Wim Groot heeft als hij bij klanten de melk thuis bezorgde - en dat gebeurde vroeger bij zijn vader met de losse melk vaak twee keer per dag - op verzoek muizen gevangen, potkacheltjes verzet en verkeerd bezorgde post naar het juiste adres gebracht. Zijn ouders die al in 1934 een melkwinkel hadden in de Tweede Oosterparkstraat 50 hadden een kleine etalage waarin (namaak) kazen stonden en een grote glazen stolp vol eieren. Een klant wilde persé het middelste ei hebben en zelfs dat heeft zijn moeder nog geprobeerd, tot ze sprak "als je persé dat ei wil hebben, kom morgen dan maar terug."

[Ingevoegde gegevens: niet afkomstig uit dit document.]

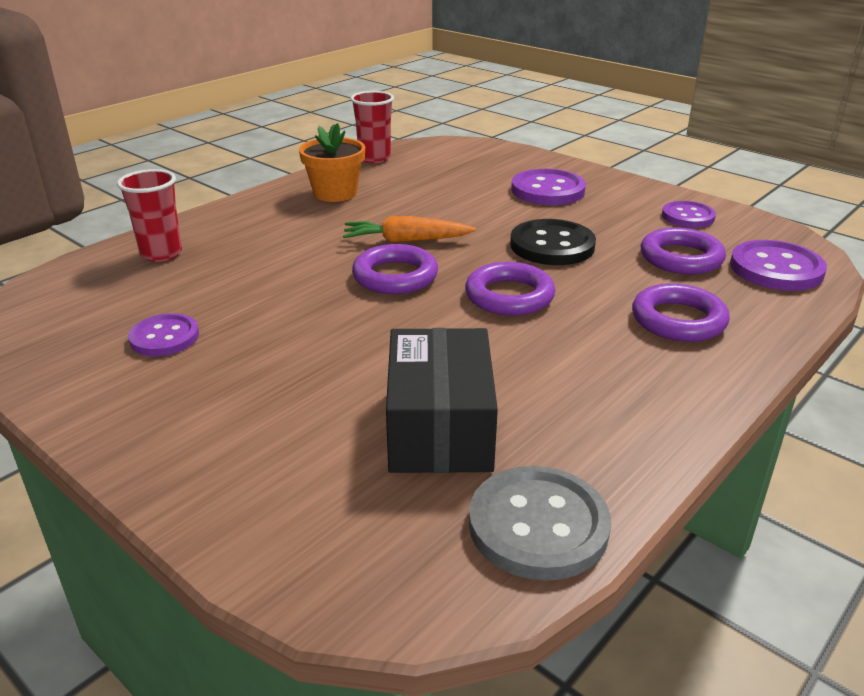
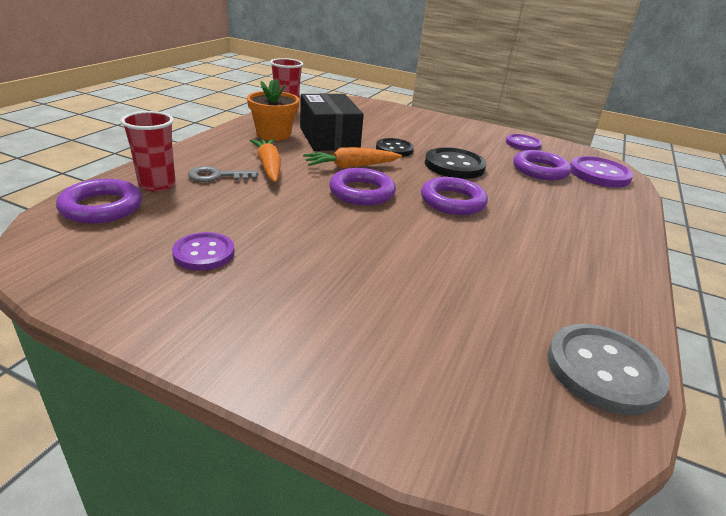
camera: 20 degrees left, 0 degrees up
(233, 246) = (217, 176): none -> grey key
(301, 237) = (268, 166): none -> orange carrot
(440, 427) = (478, 303): black box -> black box (329, 138)
(483, 218) = (394, 149): none -> black button
(547, 190) = (423, 129): purple button -> none
(678, 320) = (571, 210): purple ring -> purple ring (102, 207)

Zijn moeder was sowieso een hulpvaardig mens, die haar klanten vaak advies gaf en bijvoorbeeld vrouwen te hulp schoot wier man het huishoudgeld vergokte. Ze merkte het op als mensen in stilte armoe leden en gaf dan discreet een wenk aan de pastoor om te zorgen voor een pakket levensmiddelen of iets dergelijks.
De vader van mijnheer Groot was behalve melkboer ook porder; als hij kwart over zes 's ochtends de melk bezorgde, moest hij de mensen wakker maken door luid op hun deur te bonzen. Een enkele keer heeft hij zich verslapen, dan sloop hij op kousevoeten de trap op en zette de melk voor de deur. Als de klanten dan kwamen klagen dat ze niet gewekt waren kon hij zeggen; "ik ben wel geweest, kijk maar naar de melk, maar je hebt het zeker niet gehoord."
Ja de klant moest vooral te vriend gehouden worden. De vader van Wim klaagde zelfs niet toen hij een keer 's nachts om half vijf werd gebeld; er was een kleinkind van juffrouw Marinus aan de overkant geboren en hij moest het meteen gaan aanzeggen, dat kon geen uurtje wachten. Overigens was er ook een klant die het maar niks vond dat de melkboer telefoon had, dat was veel te sjiek voor gewone mensen. De aansluitkosten waren namelijk 6 gulden!